C’est pourquoi comme il se doit dans tout enterrement, la « famille Airbus » a- t-elle choisi, plutôt que de critiquer le défunt, d’axer sa communication sur les progrès techniques que le développement de l’A380 a apporté aux autres avions. Ainsi, pour Guillaume Faury, non seulement le gros-porteur « est l’avion préféré des passagers, mais sans lui, nous n’aurions jamais été capables d’achever l’A350, qui a eu un développement fantastique » et constitue aujourd’hui une plateforme là aussi « fantastique », en particulier la version « ultra-longue distance » mise en service l’an dernier, l’A350- 1000. Lequel a profité par exemple de l’expertise acquise en matière d’utilisation de la fibre de carbone sur l’A380, qui compose désormais 50 % de l’A350, en plus des améliorations technologiques pour le cockpit, les contrôles de pilotage et les systèmes automatisés. Pour le futur président d’Airbus, cela ne fait aucun doute : grâce à « tout ce qui a été appris grâce à l’A380 en matière de technologie, mais aussi de savoir-faire, d’outils et de moyens » l’A350 est un « succès fantastique » et devrait « prendre la tête » des produits de l’avionneur.

UNE BONNE ANNÉE 2018 POUR AIRBUS

Quant au coût financier de l’A380, Harald Wilhelm, le directeur financier a reconnu volontiers que « le programme a pesé sur les résultats de la compagnie, mais celle-ci et les autres résultats ont été assez forts pour absorber ce poids, pour le digérer », au point craindre, « la situation du cashflow étant très saine ». Effectivement, Airbus a présenté à cette occasion des chiffres plus que positifs « avec un niveau record de rentabilité grâce à une excellente performance opérationnelle, en particulier au quatrième trimestre », s’est félicité Tom Enders dans le communiqué de presse publié le 14 février. Le chiffre d’affaires consolidé pour 2018 a atteint 63,7 Mds€ contre 59 Mds€ en 2017 ; un résultat porté principalement par la livraison de 800 avions commerciaux (un « record », selon la compagnie) dont 20 A220, 626 avions de la famille A320, 49 A330, 93 A350 et 12 A380.

Tandis que la division Airbus Helicopters, elle, a livré 356 appareils contre 409 en 2017 : une entité qui pourtant, selon Tom Enders, « se porte bien et même gagne des parts de marchés dans le contexte d’un secteur en contraction depuis bientôt 10 ans. Ce qui est aussi dû largement aux commandes d’hélicoptères militaires comme des Super Pumas et le NH90 [qui équipe les forces de l’Otan] », le président d’Airbus se réjouissant de cette « croissance du marché militaire, qui est rassurante même si elle n’est pas spectaculaire ».

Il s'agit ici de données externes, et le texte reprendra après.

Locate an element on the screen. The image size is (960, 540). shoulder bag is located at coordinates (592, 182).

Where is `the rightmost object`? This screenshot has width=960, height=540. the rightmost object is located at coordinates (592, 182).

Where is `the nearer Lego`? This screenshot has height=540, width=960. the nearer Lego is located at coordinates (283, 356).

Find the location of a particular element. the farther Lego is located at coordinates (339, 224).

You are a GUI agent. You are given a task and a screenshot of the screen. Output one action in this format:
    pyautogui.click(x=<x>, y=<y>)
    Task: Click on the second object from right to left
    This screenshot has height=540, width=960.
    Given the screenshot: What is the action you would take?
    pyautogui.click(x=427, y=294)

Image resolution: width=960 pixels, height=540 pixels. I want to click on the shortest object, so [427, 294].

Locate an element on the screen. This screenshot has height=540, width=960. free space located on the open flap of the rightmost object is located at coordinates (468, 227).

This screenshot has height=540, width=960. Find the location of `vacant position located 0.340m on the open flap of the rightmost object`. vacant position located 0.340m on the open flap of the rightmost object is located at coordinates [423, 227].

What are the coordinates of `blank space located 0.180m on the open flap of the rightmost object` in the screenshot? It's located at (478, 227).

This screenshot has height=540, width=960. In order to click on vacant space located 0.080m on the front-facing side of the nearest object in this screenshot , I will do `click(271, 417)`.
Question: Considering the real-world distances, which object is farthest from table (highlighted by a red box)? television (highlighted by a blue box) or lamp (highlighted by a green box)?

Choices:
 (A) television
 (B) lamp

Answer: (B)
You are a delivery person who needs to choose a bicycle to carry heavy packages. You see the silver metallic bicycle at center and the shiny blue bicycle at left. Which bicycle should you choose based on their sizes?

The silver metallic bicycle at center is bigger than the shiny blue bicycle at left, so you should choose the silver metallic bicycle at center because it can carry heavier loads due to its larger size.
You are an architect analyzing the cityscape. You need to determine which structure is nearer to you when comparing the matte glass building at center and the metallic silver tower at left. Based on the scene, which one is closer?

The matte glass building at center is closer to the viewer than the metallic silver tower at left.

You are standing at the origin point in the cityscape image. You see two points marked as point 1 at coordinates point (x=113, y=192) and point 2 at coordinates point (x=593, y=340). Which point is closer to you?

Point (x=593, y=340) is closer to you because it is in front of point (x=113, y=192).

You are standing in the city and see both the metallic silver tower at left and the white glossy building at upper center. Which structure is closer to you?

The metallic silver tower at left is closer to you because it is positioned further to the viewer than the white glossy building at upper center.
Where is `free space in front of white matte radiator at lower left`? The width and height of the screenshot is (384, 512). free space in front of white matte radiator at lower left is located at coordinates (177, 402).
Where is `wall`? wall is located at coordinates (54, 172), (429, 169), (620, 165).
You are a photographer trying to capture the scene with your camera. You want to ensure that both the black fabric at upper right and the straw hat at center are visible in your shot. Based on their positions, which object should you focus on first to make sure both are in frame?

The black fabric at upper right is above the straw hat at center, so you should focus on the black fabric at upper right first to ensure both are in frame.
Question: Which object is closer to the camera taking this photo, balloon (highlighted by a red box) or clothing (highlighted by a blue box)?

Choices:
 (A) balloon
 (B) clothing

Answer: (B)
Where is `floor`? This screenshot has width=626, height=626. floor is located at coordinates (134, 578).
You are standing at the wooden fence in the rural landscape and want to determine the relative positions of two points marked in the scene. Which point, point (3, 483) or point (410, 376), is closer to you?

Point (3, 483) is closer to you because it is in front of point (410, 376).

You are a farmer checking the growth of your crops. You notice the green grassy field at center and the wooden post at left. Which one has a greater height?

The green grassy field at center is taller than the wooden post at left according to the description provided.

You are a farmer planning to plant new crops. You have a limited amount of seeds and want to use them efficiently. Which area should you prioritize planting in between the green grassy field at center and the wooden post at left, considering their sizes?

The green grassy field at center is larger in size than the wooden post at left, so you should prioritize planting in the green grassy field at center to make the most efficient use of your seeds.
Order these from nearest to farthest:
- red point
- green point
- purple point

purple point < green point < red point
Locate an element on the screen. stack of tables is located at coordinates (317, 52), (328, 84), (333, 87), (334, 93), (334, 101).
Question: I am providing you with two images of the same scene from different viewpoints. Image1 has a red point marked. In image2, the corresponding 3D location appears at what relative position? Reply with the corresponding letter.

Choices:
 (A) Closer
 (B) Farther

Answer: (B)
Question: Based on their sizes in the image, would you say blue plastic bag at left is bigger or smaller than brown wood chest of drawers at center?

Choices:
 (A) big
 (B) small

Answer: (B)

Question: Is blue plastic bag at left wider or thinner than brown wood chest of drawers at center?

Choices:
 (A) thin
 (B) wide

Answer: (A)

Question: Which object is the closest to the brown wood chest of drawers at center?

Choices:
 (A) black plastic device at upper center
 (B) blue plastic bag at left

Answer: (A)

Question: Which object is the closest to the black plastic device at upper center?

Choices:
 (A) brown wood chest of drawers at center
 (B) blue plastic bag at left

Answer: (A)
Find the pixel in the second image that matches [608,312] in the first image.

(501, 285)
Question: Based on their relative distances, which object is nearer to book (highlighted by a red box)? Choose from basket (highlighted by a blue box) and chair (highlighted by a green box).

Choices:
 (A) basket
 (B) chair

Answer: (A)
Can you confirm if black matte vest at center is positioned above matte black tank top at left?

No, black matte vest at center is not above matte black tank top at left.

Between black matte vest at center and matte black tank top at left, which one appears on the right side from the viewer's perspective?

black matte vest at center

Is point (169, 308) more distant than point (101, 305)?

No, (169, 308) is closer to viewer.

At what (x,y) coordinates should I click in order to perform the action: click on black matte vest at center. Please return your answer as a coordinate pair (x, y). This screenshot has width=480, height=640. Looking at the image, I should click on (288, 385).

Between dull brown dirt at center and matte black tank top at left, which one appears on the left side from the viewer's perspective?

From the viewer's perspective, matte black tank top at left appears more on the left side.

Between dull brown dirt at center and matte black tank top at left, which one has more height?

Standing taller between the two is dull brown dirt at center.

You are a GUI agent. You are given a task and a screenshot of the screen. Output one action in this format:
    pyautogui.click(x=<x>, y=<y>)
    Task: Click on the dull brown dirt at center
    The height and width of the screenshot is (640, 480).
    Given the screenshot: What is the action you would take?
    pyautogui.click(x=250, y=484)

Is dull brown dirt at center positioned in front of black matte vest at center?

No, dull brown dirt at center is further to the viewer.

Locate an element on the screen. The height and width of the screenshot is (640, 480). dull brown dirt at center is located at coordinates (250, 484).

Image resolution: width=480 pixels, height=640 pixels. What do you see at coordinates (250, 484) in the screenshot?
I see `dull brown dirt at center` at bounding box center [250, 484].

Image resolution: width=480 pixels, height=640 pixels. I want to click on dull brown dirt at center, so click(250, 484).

En 2018, Airbus Helicopters a réalisé un chiffre d’affaires de 5,9 Mds€ (-6 %), tandis qu’Airbus Defence & Space (ADS), qui développe des satellites et la nouvelle fusée Ariane 6, a réalisé plus de 11 Mds€ de CA (en croissance de 4 %). À noter, une prise de commandes de 8,4 Mds€ par ADS au cours de l’exercice fiscal 2018, dont un contrat pour la fourniture de 24 chasseurs Euro-fighter au Quatar, de quatre A330 MRTT ravitailleurs à l’armée française et de deux satellites de télécommunications. Au total, les prises de commandes consolidées en 2018 ont représenté 55 Mds€. Preuve de la confiance d’Airbus dans son avenir, un dividende d’1,65 € par action devrait être distribué aux actionnaires, en augmentation de 10%.